>> Read the full Position Paper
>> Read the Report: Pseudo Democracy: State of the Regime in Israel
The proposal to amend Basic Law: The Knesset (Expanding Grounds for Barring Participation in Elections), submitted by Coalition Chairman MK Ofir Katz (Likud) as a private bill and approved in preliminary reading on 30 October 2024, constitutes an integral part of the regime revolution that has not stopped for a second, despite the war.
Already in June 2022, in its report Pseudo Democracy, Zulat warned that the State of Israel might slide toward an authoritarian regime, among other things, due to the steps to push its Arab citizens and their representatives out of the political arena.
Existing legislation already stipulates that a list of candidates/a person shall not participate or be a candidate in Knesset elections, if the goals or actions of the list/person, including their utterances, explicitly or implicitly negate the existence of Israel as a Jewish and democratic state, incite racism, or support an armed struggle against it by an enemy state or a terrorist organization.
Nevertheless, the private bill submitted by MK Katz has far-reaching implications:
- The broad provisions of the bill severely and disproportionately violate the right to equality, freedom of expression, and freedom of association, and especially the right to vote and the right to be elected, which are considered fundamental rights in a democratic regime. Thus, the bill seeks to emasculate the Supreme Court’s clear and consistent rulings, whereby law provisions restricting the right to be elected must be interpreted narrowly lest fundamental civil rights should be excessively circumscribed.
- It implements the ideology of Rabbi Meir Kahane, who viewed Israeli citizens belonging to the Arab minority and its representatives in the Knesset as Israel’s “most dangerous enemies,” a position shared by senior figures in Prime Minister Netanyahu’s far-right coalition.

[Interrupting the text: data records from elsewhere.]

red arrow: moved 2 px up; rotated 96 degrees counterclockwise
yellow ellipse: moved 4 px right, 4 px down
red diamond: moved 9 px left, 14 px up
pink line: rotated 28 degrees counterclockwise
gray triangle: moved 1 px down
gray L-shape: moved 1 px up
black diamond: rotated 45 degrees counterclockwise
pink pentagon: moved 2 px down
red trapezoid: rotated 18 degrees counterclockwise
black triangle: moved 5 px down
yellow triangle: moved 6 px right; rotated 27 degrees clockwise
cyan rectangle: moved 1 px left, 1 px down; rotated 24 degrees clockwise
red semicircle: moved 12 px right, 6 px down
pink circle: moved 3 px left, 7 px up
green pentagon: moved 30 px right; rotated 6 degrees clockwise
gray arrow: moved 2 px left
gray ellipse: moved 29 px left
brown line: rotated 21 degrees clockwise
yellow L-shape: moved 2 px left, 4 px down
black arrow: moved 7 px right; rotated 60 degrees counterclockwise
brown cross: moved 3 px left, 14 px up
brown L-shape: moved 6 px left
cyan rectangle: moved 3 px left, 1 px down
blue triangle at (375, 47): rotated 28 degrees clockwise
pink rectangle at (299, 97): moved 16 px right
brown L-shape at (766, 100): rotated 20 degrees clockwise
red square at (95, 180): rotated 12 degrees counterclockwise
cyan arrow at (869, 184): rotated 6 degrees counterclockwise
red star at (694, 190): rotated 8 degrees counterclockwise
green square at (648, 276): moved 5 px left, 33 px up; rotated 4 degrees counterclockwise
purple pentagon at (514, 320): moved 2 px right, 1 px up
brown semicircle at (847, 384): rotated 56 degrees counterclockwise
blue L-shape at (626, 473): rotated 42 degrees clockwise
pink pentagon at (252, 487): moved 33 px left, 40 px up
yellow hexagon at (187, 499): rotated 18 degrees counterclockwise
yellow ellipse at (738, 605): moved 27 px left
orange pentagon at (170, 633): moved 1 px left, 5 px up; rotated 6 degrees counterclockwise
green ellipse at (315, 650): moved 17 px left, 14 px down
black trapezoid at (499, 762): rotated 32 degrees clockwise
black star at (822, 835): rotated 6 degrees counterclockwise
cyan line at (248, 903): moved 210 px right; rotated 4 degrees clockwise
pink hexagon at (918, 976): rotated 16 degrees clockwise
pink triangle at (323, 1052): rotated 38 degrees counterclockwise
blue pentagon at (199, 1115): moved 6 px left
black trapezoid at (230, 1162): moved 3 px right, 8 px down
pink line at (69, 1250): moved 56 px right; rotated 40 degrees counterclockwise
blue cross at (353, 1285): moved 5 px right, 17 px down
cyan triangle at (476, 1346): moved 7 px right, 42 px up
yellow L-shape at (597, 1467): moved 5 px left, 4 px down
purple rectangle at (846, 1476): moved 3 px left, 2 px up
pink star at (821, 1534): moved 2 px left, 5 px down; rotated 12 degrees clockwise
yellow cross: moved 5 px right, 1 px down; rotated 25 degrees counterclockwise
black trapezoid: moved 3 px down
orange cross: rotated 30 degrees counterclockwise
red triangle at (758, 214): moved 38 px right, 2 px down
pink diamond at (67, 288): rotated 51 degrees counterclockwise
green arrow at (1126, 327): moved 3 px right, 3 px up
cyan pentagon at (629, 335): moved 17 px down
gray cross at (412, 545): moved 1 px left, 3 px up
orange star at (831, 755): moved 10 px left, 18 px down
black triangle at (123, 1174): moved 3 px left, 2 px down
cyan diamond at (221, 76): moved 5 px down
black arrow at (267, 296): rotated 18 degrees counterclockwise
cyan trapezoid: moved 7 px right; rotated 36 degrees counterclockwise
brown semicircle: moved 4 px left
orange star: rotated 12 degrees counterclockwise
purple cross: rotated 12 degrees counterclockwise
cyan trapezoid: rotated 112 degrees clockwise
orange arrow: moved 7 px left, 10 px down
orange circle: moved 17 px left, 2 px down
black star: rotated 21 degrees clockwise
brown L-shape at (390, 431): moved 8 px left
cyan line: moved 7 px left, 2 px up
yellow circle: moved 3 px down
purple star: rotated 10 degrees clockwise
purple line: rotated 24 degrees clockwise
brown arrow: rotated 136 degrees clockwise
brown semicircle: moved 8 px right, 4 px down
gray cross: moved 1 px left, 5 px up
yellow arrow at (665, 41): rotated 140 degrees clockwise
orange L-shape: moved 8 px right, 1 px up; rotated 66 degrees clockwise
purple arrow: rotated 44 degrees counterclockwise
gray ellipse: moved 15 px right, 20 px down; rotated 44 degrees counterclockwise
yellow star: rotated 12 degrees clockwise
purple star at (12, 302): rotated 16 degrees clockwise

- It constitutes abuse of power by the government and the coalition-majority Knesset to skew the elections and impede the establishment of an alternative to the far-right coalition that has been ruling the country since January 2023, coming on the heels of a similar effort in 2014 that saw the electoral threshold raised.
- It reflects the acceleration of a long-standing process to disqualify members of Knesset, candidates, and lists representing the Arab minority. Even if no candidate or list is ultimately disqualified, the proposal still serves the campaign to delegitimize political cooperation in the Knesset with representatives of the country’s Arab citizens.
- It is part of a series of racist laws designed to send a message to Arabs, who constitute 20% of the country’s population, that at best they are second-class citizens in the State of Israel.
The bill underscores the connection between the regime revolution advanced by the current government and the ideology of Jewish supremacy, which is rooted in the persecution and exclusion of Israel’s Arab citizens. Not coincidentally, the practical meaning of the proposed legislation is that it “kills two birds with one stone”: it targets only Arab lists and candidates and it perpetuates the rule of Binyamin Netanyahu and the Far Right.